Fianna Fáil Seanad Group Leader, Senator Catherine Ardagh has said that the Government must step up to the mark and do more to end the overreliance on prefabs in schools across the Capital.
Earlier this month Fianna Fáil revealed new information which shows that there has been a 30% increase in the use of prefabs in schools between 2015 and 2017.
The Dublin based Senator commented, “Over the past number of months, I have visited many primary and secondary schools on the south side of our city where students are being taught in sub-standard, poor quality prefabs.
“A significant number of the prefab facilities I’ve come to witness have issues around dampness, inadequate heating, poor toilet facilities and even vermin. In this day and age it is simply not acceptable to put up with these conditions which are dangerous for staff and pupils.

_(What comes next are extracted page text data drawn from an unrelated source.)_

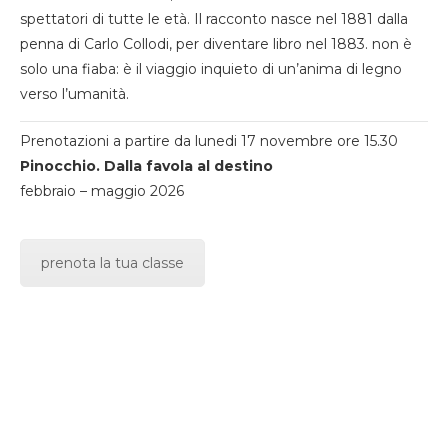
spettatori di tutte le età. Il racconto nasce nel 1881 dalla
penna di Carlo Collodi, per diventare libro nel 1883. non è
solo una fiaba: è il viaggio inquieto di un’anima di legno
verso l’umanità.
Prenotazioni a partire da lunedi 17 novembre ore 15.30
Pinocchio. Dalla favola al destino
febbraio – maggio 2026
prenota la tua classe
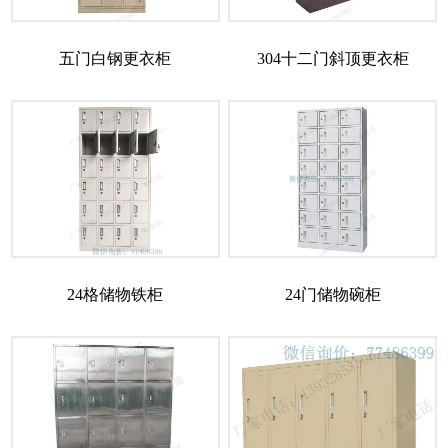
五门白钢更衣柜
304十二门斜顶更衣柜
24格储物铁柜
24门储物碗柜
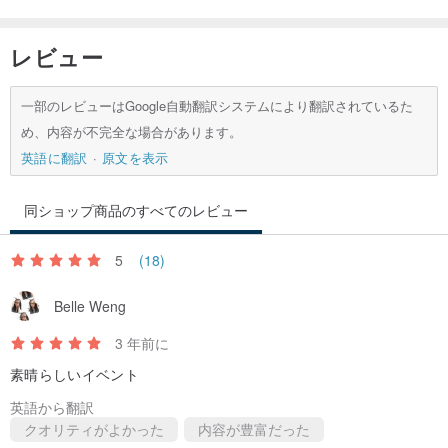
レビュー
一部のレビューはGoogle自動翻訳システムにより翻訳されているた
め、内容が不完全な場合があります。
英語に翻訳
原文を表示
同ショップ商品のすべてのレビュー
5
(18)
Belle Weng
3 年前に
素晴らしいイベント
英語から翻訳
クオリティがよかった
内容が豊富だった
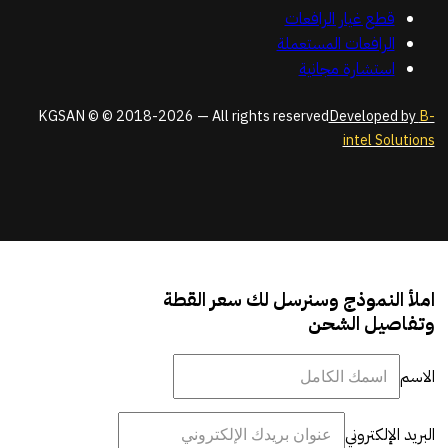
قطع غيار الرافعات
الرافعات المستعملة
استشارة مجانية
KGSAN © © 2018-2026 — All rights reserved
Developed by
B-
intel Solutions
املأ النموذج وسنرسل لك سعر القطة
وتفاصيل الشحن
الاسم
البريد الإلكتروني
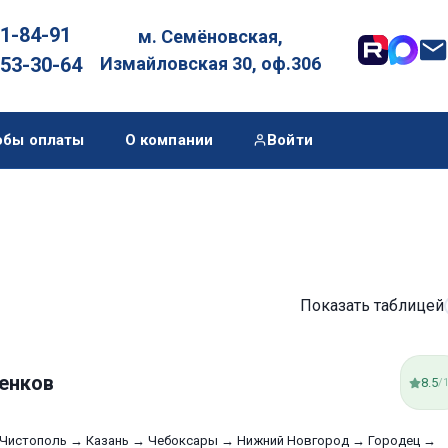
01-84-91
м. Семёновская,

053-30-64
Измайловская 30, оф.306
обы оплаты
О компании
Войти
Показать таблицей
енков
8.5
/
Чистополь → Казань → Чебоксары → Нижний Новгород → Городец →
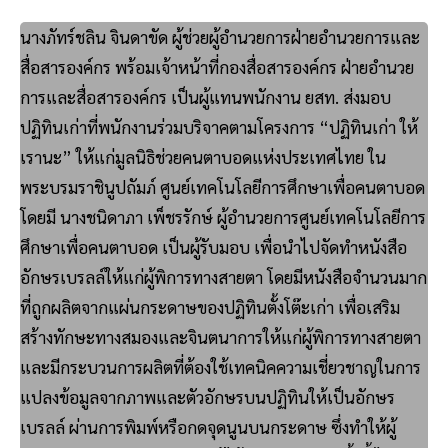
นางภัทร์ชลิน จินดาขัด ผู้ช่วยผู้อำนวยการฝ่ายอำนวยการและ
สื่อสารองค์กร พร้อมเจ้าหน้าที่กองสื่อสารองค์กร ฝ่ายอำนวย
การและสื่อสารองค์กร เป็นผู้แทนพนักงาน ยสท. ส่งมอบ
ปฏิทินเก่าที่พนักงานร่วมบริจาคตามโครงการ “ปฏิทินเก่า ให้
เรานะ” ให้แก่มูลนิธิช่วยคนตาบอดแห่งประเทศไทย ใน
พระบรมราชินูปถัมภ์ ศูนย์เทคโนโลยีการศึกษาเพื่อคนตาบอด
โดยมี นางชนิดาภา เพ็ชรรักษ์ ผู้อำนวยการศูนย์เทคโนโลยีการ
ศึกษาเพื่อคนตาบอด เป็นผู้รับมอบ เพื่อนำไปจัดทำหนังสือ
อักษรเบรลล์ให้แก่ผู้พิการทางสายตา โดยมีหนังสือจำนวนมาก
ที่ถูกผลิตจากแผ่นกระดาษของปฏิทินตั้งโต๊ะเก่า เพื่อเสริม
สร้างทักษะทางสมองและจินตนาการให้แก่ผู้พิการทางสายตา
และมีกระบวนการผลิตที่ต้องใช้เทคนิคความเชี่ยวชาญในการ
แปลงข้อมูลจากภาพและตัวอักษรบนปฏิทินให้เป็นอักษร
เบรลล์ ผ่านการพิมพ์หรือกดจุดนูนบนกระดาษ ซึ่งทำให้ผู้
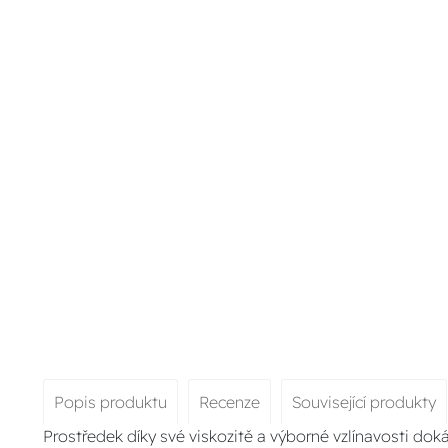
Popis produktu
Recenze
Související produkty
Prostředek díky své viskozitě a výborné vzlínavosti dok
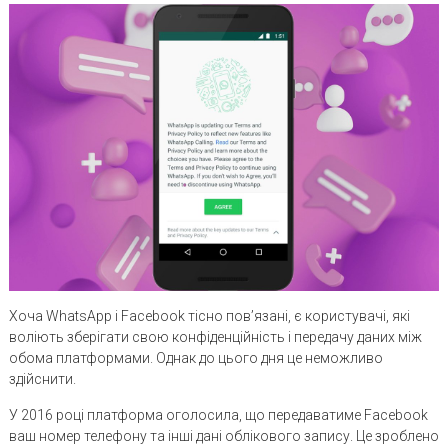
Хоча WhatsApp і Facebook тісно пов’язані, є користувачі, які
воліють зберігати свою конфіденційність і передачу даних між
обома платформами. Однак до цього дня це неможливо
здійснити.
У 2016 році платформа оголосила, що передаватиме Facebook
ваш номер телефону та інші дані облікового запису. Це зроблено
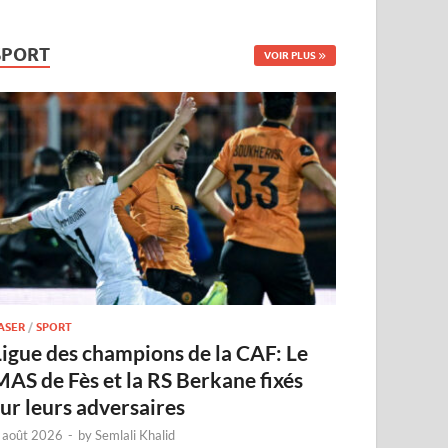
SPORT
VOIR PLUS
ASER
/
SPORT
Ligue des champions de la CAF: Le
MAS de Fès et la RS Berkane fixés
sur leurs adversaires
 août 2026
-
by
Semlali Khalid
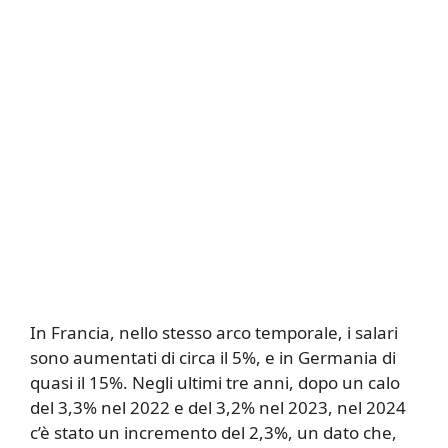
In Francia, nello stesso arco temporale, i salari
sono aumentati di circa il 5%, e in Germania di
quasi il 15%. Negli ultimi tre anni, dopo un calo
del 3,3% nel 2022 e del 3,2% nel 2023, nel 2024
c’è stato un incremento del 2,3%, un dato che,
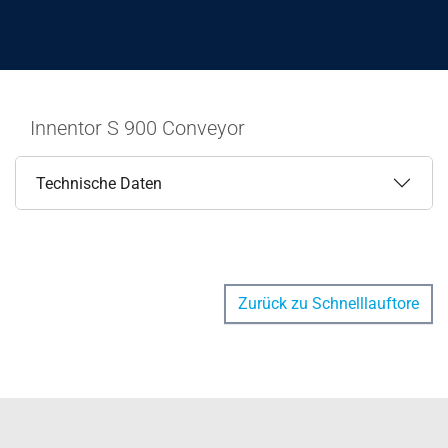
Innentor S 900 Conveyor
Technische Daten
Zurück zu Schnelllauftore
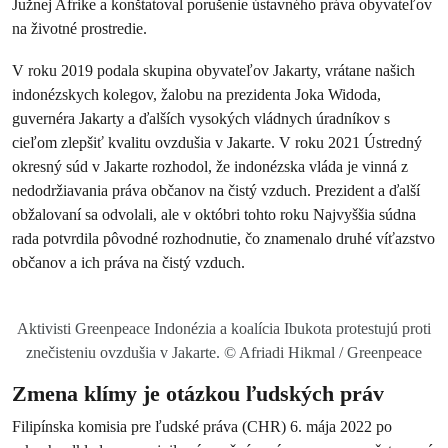
Južnej Afrike a konštatoval porušenie ústavného práva obyvateľov
na životné prostredie.
V roku 2019 podala skupina obyvateľov Jakarty, vrátane našich
indonézskych kolegov, žalobu na prezidenta Joka Widoda,
guvernéra Jakarty a ďalších vysokých vládnych úradníkov s
cieľom zlepšiť kvalitu ovzdušia v Jakarte. V roku 2021 Ústredný
okresný súd v Jakarte rozhodol, že indonézska vláda je vinná z
nedodržiavania práva občanov na čistý vzduch. Prezident a ďalší
obžalovaní sa odvolali, ale v októbri tohto roku Najvyššia súdna
rada potvrdila pôvodné rozhodnutie, čo znamenalo druhé víťazstvo
občanov a ich práva na čistý vzduch.
Aktivisti Greenpeace Indonézia a koalícia Ibukota protestujú proti
znečisteniu ovzdušia v Jakarte. © Afriadi Hikmal / Greenpeace
Zmena klímy je otázkou ľudských práv
Filipínska komisia pre ľudské práva (CHR) 6. mája 2022 po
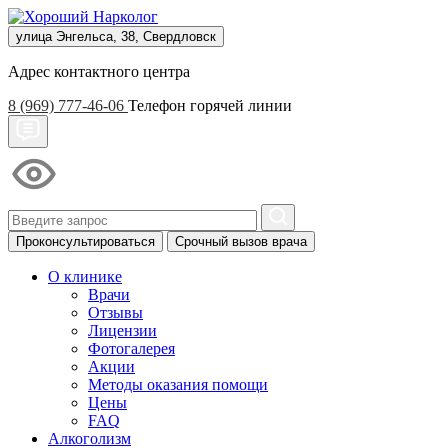
улица Энгельса, 38, Свердловск
Адрес контактного центра
8 (969) 777-46-06
Телефон горячей линии
Проконсультироваться
Срочный вызов врача
О клинике
Врачи
Отзывы
Лицензии
Фотогалерея
Акции
Методы оказания помощи
Цены
FAQ
Алкоголизм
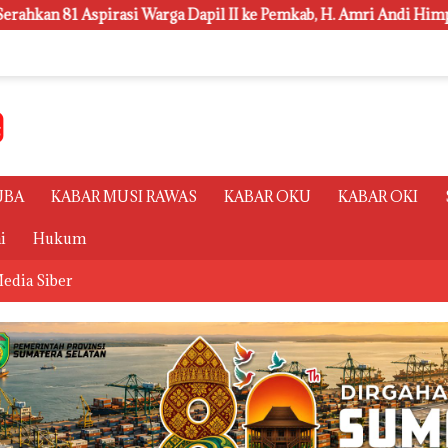
ga Dapil II ke Pemkab, H. Amri Andi Himpun Usulan Terbanyak
UBA
KABAR MUSI RAWAS
KABAR OKU
KABAR OKI
i
Hukum
edia Siber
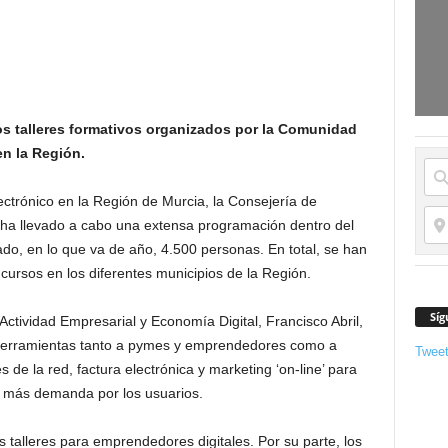
os talleres formativos organizados por la Comunidad
en la Región.
lectrónico en la Región de Murcia, la Consejería de
ha llevado a cabo una extensa programación dentro del
ado, en lo que va de año, 4.500 personas. En total, se han
ursos en los diferentes municipios de la Región.
Síg
 Actividad Empresarial y Economía Digital, Francisco Abril,
 herramientas tanto a pymes y emprendedores como a
Twee
 de la red, factura electrónica y marketing ‘on-line’ para
z más demanda por los usuarios.
s talleres para emprendedores digitales. Por su parte, los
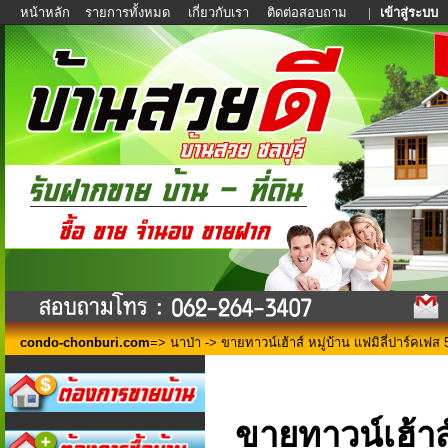
หน้าหลัก
รายการทั้งหมด
เกี่ยวกับเรา
ติดต่อสอบถาม
|
เข้าสู่ระบบ
condo-chonburi.com
=>
นาป่า
-> ขายทาวน์เฮ้าส์ หมู่บ้าน แฟมิลี่ปาร์คเฟส 
ขายทาวน์เฮ้าส์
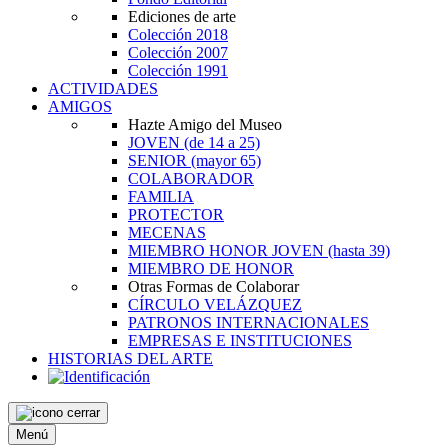
Ediciones de arte
Colección 2018
Colección 2007
Colección 1991
ACTIVIDADES
AMIGOS
Hazte Amigo del Museo
JOVEN
(de 14 a 25)
SENIOR
(mayor 65)
COLABORADOR
FAMILIA
PROTECTOR
MECENAS
MIEMBRO HONOR JOVEN
(hasta 39)
MIEMBRO DE HONOR
Otras Formas de Colaborar
CÍRCULO VELÁZQUEZ
PATRONOS INTERNACIONALES
EMPRESAS E INSTITUCIONES
HISTORIAS DEL ARTE
Menú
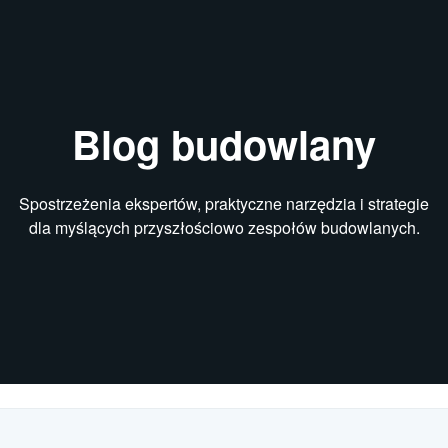
Blog budowlany
Spostrzeżenia ekspertów, praktyczne narzędzia i strategie
dla myślących przyszłościowo zespołów budowlanych.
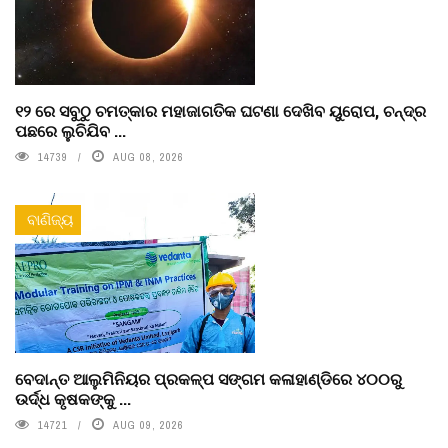
୧୨ ରେ ସବୁଠୁ ଚମତ୍କାର ମହାଜାଗତିକ ଘଟଣା ଦେଖିବ ୟୁରୋପ, ଚନ୍ଦ୍ର
ପଛରେ ଲୁଚିଯିବ ...
14739
AUG 08, 2026
ବାଣିଜ୍ୟ
ବେଦାନ୍ତ ଆଲୁମିନିୟର ପ୍ରକଳ୍ପ ସଙ୍ଗମ କଳାହାଣ୍ଡିରେ ୪୦୦ରୁ
ଉର୍ଦ୍ଧ କୃଷକଙ୍କୁ ...
14721
AUG 09, 2026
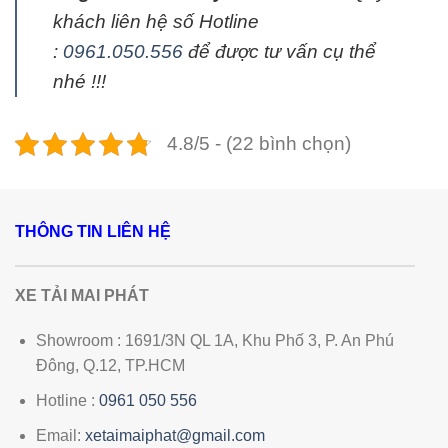
khách liên hệ số Hotline
:
0961.050.556
để được tư vấn cụ thể
nhé !!!
4.8/5 - (22 bình chọn)
THÔNG TIN LIÊN HỆ
XE TẢI MAI PHÁT
Showroom : 1691/3N QL 1A, Khu Phố 3, P. An Phú
Đông, Q.12, TP.HCM
Hotline :
0961 050 556
Email:
xetaimaiphat@gmail.com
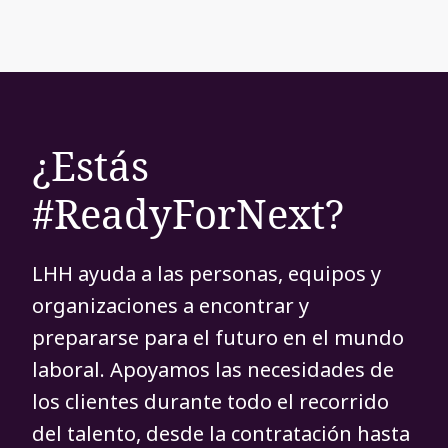
¿Estás
#ReadyForNext?
LHH ayuda a las personas, equipos y
organizaciones a encontrar y
prepararse para el futuro en el mundo
laboral. Apoyamos las necesidades de
los clientes durante todo el recorrido
del talento, desde la contratación hasta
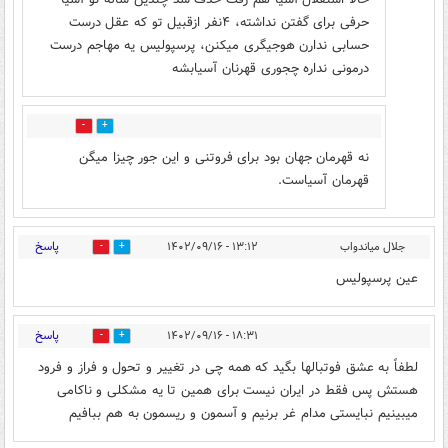
حرفی برای گفتن نداشته، ۴نفر ازقبیل تو که عقل درست
حسابی ندارن هوجیگری میکنن، پرسپولیس یه مهاجم درست
درمونی نداره چجوری قهرنان آسیابشه
0
2
نه قهرمان جهان بود برای فروتنی و این جور چیزا میگن
قهرمان آسیاست.
پاسخ
جلال میاندواب
۱۳:۱۲ - ۱۴۰۲/۰۹/۱۶
2
0
عین پرسپولیس
پاسخ
۱۸:۳۱ - ۱۴۰۲/۰۹/۱۶
0
1
لطفاً به عشق فوتبالها بگید که همه چی در تغییر و تحول و فراز و فرود
هستش پس فقط در ایران نیست برای همین تا یه مشکلی و ناکامی
میبینیم نبایستی مدام غر برنیم و آسمون و ریسمون به هم ببافیم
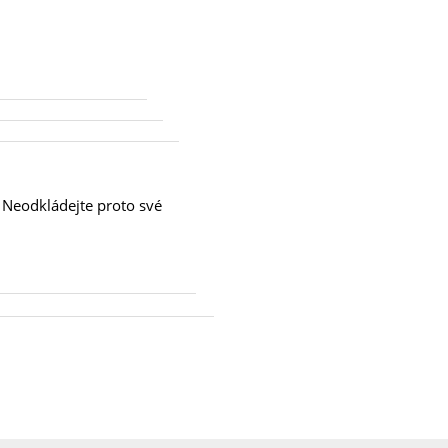
Neodkládejte proto své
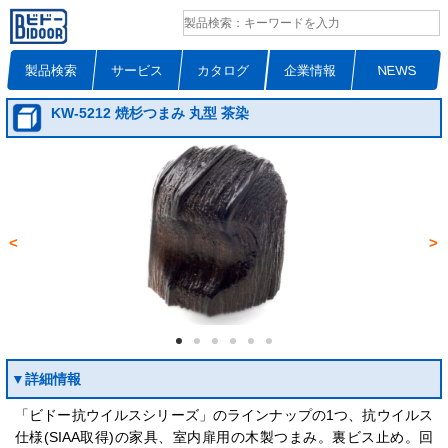
製品検索
サービス
カタログ
企業情報
NEWS
KW-5212 焼杉つまみ 丸型 茶染
<
>
▼詳細情報
「ビドー抗ウイルスシリーズ」のラインナップの1つ、抗ウイルス
仕様(SIAA取得)の家具、室内扉用の木製つまみ。裏ビス止め。回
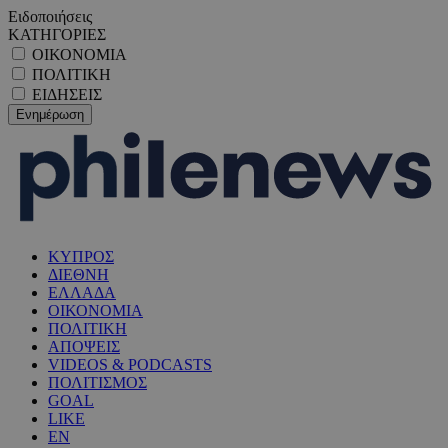
Ειδοποιήσεις
ΚΑΤΗΓΟΡΙΕΣ
ΟΙΚΟΝΟΜΙΑ
ΠΟΛΙΤΙΚΗ
ΕΙΔΗΣΕΙΣ
ΚΥΠΡΟΣ
ΔΙΕΘΝΗ
ΕΛΛΑΔΑ
ΟΙΚΟΝΟΜΙΑ
ΠΟΛΙΤΙΚΗ
ΑΠΟΨΕΙΣ
VIDEOS & PODCASTS
ΠΟΛΙΤΙΣΜΟΣ
GOAL
LIKE
EN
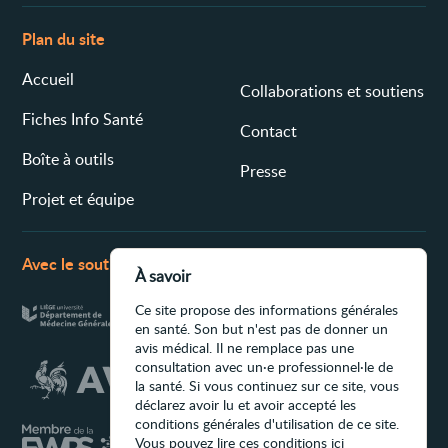
Plan du site
Accueil
Collaborations et soutiens
Fiches Info Santé
Contact
Boîte à outils
Presse
Projet et équipe
Avec le soutien de
À savoir
Ce site propose des informations générales
en santé. Son but n'est pas de donner un
avis médical. Il ne remplace pas une
consultation avec un·e professionnel·le de
la santé. Si vous continuez sur ce site, vous
déclarez avoir lu et avoir accepté les
conditions générales d'utilisation de ce site.
Vous pouvez
lire ces conditions ici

“Far from reducing the State’s reliance of prefabs, Fine Gael is actually increasing their use, and it’s down to a simple fact: Fine Gael slashed investment in capital infrastructure projects after 2011 and we are now playing catch up.
“It is abundantly clear from speaking with principals and staff locally that the school building programme is not keeping up with demand for places in the South Inner City.
“On Friday last, the Government were quick to publicise plans to build over 40 new schools to deal with demographic growth. Sadly, it’s of little surprise that the educational needs of D8 and D12 communities were ignored under this latest plan.
“The Government weren’t shouting about was its ill-considered decision to delay the delivery of much needed extensions or refurbishments to schools in our area that are relying on prefabs for extra capacity. Some of the most vulnerable children, who already struggle in difficult home environments, are now falling behind by being educated in these sub-standard conditions.
Senator Ardagh concluded, “The Minister needs to accept that his capital budget is insufficient for the job at hand. Not only has it resulted in a huge increase in prefabs in Dublin South Central schools, but the five year capital plan is grossly delayed and many projects repeatedly promised before it was published have not even begun.”